For months we have heard Tony Abbott and Scott Morrison proudly declare that the boats have stopped! But this event has shown that no amount of cruelty will prevent people from taking desperate measures in search of safety for their families.
The boats are still coming. People have travelled thousands of miles in search of safety. The only thing that has stopped is the government providing information about what is really going on.
What we are hearing is that the Australian Government is attempting a dangerous handover with the Sri Lankan Navy out on the high sea. Scott Morrison is refusing to say a word and the Sri Lankan Navy keep changing their story.
Scott Morrison has insisted that there is ‘nothing significant’ to report. Nothing significant? There are over 30 children, including babies, in distress on the high sea, if that’s not significant Minister, what is?
There are children being held in custody on Australian prison ships in the name of the Australian people.
The implications of this event are more than a just a blemish on the governments ‘stop the boats’ mantra.
If returned to Sri Lanka, our Government risks breaching international law, whilst also destroying the lives of over 150 people who will face almost certain harm if returned to the country from which they have fled.
The cornerstone of our international obligations under the 1951 UN Refugee Convention is the non-refoulement principle, which prohibits returning refugees to places from which they have fled.
Without proper assessment, the Government cannot guarantee that these people won’t be returned to harm. However, this is highly likely given the ongoing targeting of Tamils in Sri Lanka which has been documented by numerous human rights organisations.
Sri Lanka has the second highest number of disappearances in the world, preceded only by Iraq. Under these regimes thousands of people are disappearing off the face of the earth and are never seen again.
Tamil people in Sri Lanka continue to face ongoing persecution and are routinely tortured and kidnapped. In recent weeks, Tamil asylum seekers in Australia have been so frightened and mentally tortured by the prospect of being forced home that they have set themselves on fire so as not to be returned.
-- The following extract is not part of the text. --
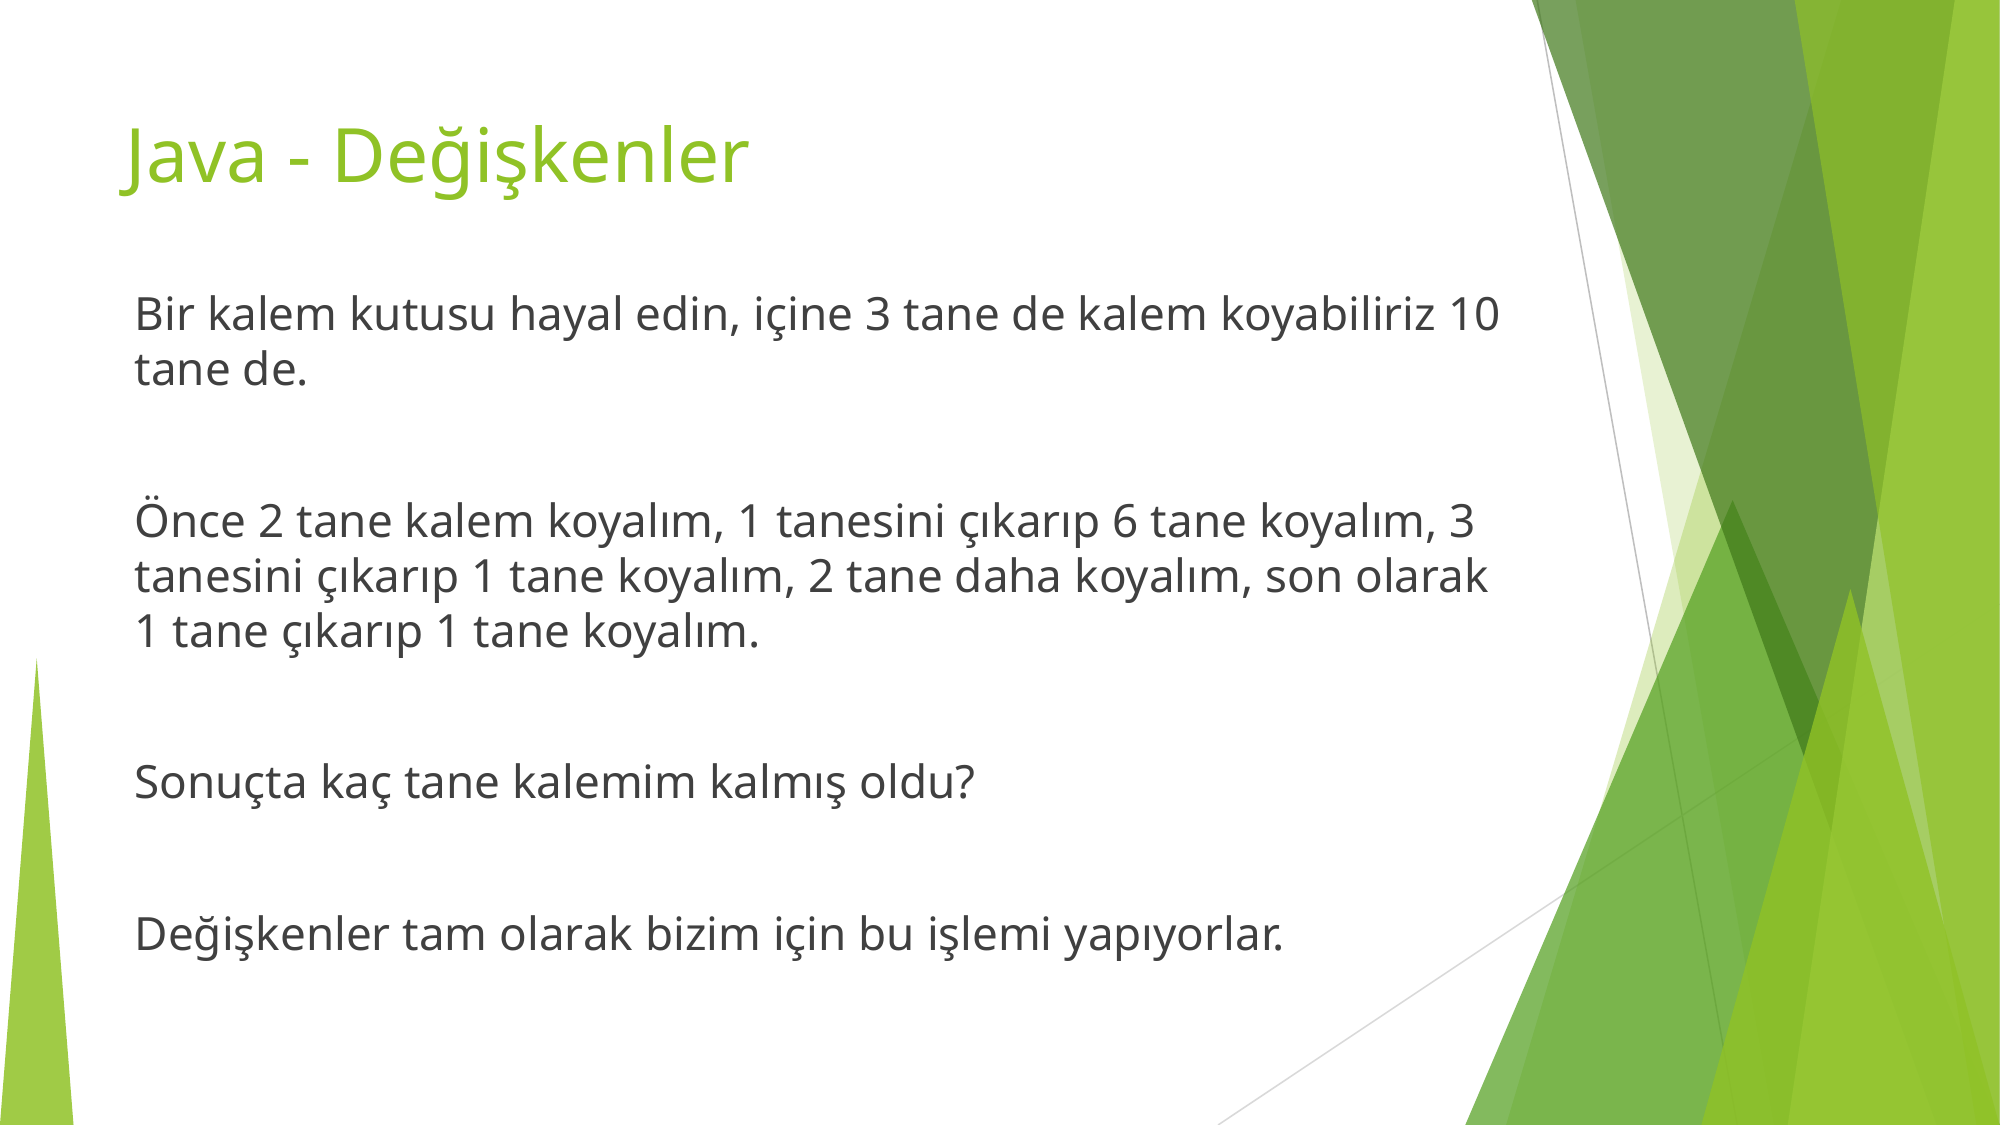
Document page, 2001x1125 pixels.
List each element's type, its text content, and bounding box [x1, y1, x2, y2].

Instead of protecting these people the Australian Government is colluding with very regime
these asylum seekers are fleeing.
This cruelty is being carried out in the name of the Australian people. We are chipping away at any level of decency and compassion we once had as a nation. In years to come we will look back on the way we treated asylum seekers and refugees, and reflect upon ourselves with shame that we did not do more to stop the injustice.
There is another way. We can offer people hope and extend a helping hand to those in need by increasing the number of refugees we resettle from the region and assessing asylum seeker claims in places like Malaysia and Indonesia, before they are forced to take a dangerous boat journey to Australia.
Compassion is not a sign of weakness; turning your back on people who are pleading for help is what cowards do.
Now is the time we all need to be brave and say ‘not in my name’.